An image is comprised of matrices of pixel values that can be represented as tf.Tensor. It’s not recommended to present the raw 8-bit or 16-bit integer tensors to a CNN as it may fail to converge. This post demonstrates how a 16-bit RGB image tensor that is not using its full value range can be normalized to a float64 tensor that is interpolated channel-wise to use the full [0,1] range.

First, let’s look at the RGB image tensor:

def stats(tensor):
    tensor = tf.cast(tensor, tf.float64) #for tf.math.reduce_mean with int
    return f'min: {tf.math.reduce_min(tensor)}, max:{tf.math.reduce_max(tensor)}, mean:{tf.math.reduce_mean(tensor)}'

print('shape', tf.shape(image_tensor))
print('dtype', image_tensor.dtype)
print('R', stats(image_tensor[:,:,0]))
print('G', stats(image_tensor[:,:,1]))
print('B', stats(image_tensor[:,:,2]))

This gives the following output:

shape tf.Tensor([500 500   3], shape=(3,), dtype=int32)
dtype <dtype: 'uint16'>
R min: 91.0, max:5892.0, mean:912.79528
G min: 124.0, max:6206.0, mean:831.6976
B min: 53.0, max:16102.0, mean:572.277328

Here we have a 500x500 pixel image. The first two dimensions are height and width and the last dimension contains the pixel values for the red, green and blue color channels. Pixel values are in this case unsigned 16-bit integers with a [0,65536] range. As you can see, this range is not fully used by the channels. The goal is to interpolate that tensor to have a [0,1] range that can be fed to a CNN. If the tensor was a numpy array we could use np.interp(a, (a.min(), a.max()), (0, 1)) for linear interpolation, but a similar function is not available in TensorFlow. Instead we need to write our own functions that normalize and interpolate the image across all channels (rescale_0_1) and for better pixel distribution channel-wise (rescale_0_1_channel_wise):

def rescale_0_1(tensor):
    tensor = tf.cast(tensor, tf.float64)
    tensor = (tensor - tf.math.reduce_min(tensor)) * (1 / (tf.math.reduce_max(tensor) - tf.math.reduce_min(tensor)))
    return tensor

def rescale_0_1_channel_wise(tensor):
    num_channels = tf.shape(tensor)[-1]
    channels = tf.TensorArray(tf.float64, size=num_channels)
    for channel_idx in tf.range(num_channels):
        channel = rescale_0_1(tensor[:,:,channel_idx])
        channels = channels.write(channel_idx, channel)
    tensor = tf.transpose(channels.stack(), [1,2,0])
    return tensor

Note that we must use channels = channels.write(channel_idx, channel) instead of just channels.write(channel_idx, channel) as the call to write() works in-place as a convenience when in eager mode, but must be chained in graph mode (see this issue).

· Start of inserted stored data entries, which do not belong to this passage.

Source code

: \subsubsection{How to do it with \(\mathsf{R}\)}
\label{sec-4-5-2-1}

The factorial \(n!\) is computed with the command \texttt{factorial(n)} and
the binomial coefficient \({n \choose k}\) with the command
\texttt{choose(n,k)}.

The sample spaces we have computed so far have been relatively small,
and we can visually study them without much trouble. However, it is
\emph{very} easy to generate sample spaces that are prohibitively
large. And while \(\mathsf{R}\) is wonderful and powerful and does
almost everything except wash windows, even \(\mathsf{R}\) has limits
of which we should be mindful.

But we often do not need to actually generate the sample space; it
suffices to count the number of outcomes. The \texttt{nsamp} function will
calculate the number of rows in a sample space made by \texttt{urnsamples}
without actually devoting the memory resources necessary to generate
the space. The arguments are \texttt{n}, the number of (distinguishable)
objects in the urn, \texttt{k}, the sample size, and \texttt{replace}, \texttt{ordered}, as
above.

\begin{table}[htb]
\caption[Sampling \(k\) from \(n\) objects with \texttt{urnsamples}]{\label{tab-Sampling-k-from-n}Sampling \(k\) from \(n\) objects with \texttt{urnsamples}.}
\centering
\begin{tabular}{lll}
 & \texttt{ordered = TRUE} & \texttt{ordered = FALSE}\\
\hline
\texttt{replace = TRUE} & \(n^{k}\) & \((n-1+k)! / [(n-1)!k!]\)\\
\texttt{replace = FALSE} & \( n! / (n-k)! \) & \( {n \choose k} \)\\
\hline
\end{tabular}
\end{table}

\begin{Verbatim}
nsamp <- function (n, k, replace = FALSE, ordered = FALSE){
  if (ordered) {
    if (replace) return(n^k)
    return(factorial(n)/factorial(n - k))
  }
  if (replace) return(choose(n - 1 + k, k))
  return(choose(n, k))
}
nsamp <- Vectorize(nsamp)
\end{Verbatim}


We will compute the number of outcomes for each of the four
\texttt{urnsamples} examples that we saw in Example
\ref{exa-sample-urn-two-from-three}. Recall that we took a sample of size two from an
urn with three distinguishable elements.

Let’s take a look at the color histograms of each channel. We compare the interpolation across all channels with the channel-wise interpolation:

def plot(tensor, tensor_cw):
    rows,cols = 2,3
    fig, axs = plt.subplots(rows, cols, figsize=(10,5))

    channel_red, channel_green, channel_blue = tensor[:,:,0], tensor[:,:,1], tensor[:,:,2]
    channel_red_cw, channel_green_cw, channel_blue_cw = tensor_cw[:,:,0], tensor_cw[:,:,1], tensor_cw[:,:,2]
    axs[0,0].hist(channel_red, facecolor='red', range=(0, 1))
    axs[0,1].hist(channel_green, facecolor='green', range=(0, 1))
    axs[0,2].hist(channel_blue, facecolor='blue', range=(0, 1))

    axs[1,0].hist(channel_red_cw, facecolor='red', range=(0, 1))
    axs[1,1].hist(channel_green_cw, facecolor='green', range=(0, 1))
    axs[1,2].hist(channel_blue_cw, facecolor='blue', range=(0, 1))

    row_names = ['normalized', 'channel-wise normalized']
    for ax, row_name in zip(axs[:,0], row_names):
        ax.set_ylabel(row_name, size='large')

tensor = rescale_0_1(image_tensor)
tensor_cw = rescale_0_1_channel_wise(image_tensor)
plot(tensor, tensor_cw)

Channel-wise RGB image normalization

As we can see in the histogram, the channel-wise normalized and interpolated image offers a better pixel value distribution compared to the trivial interpolation across all channels.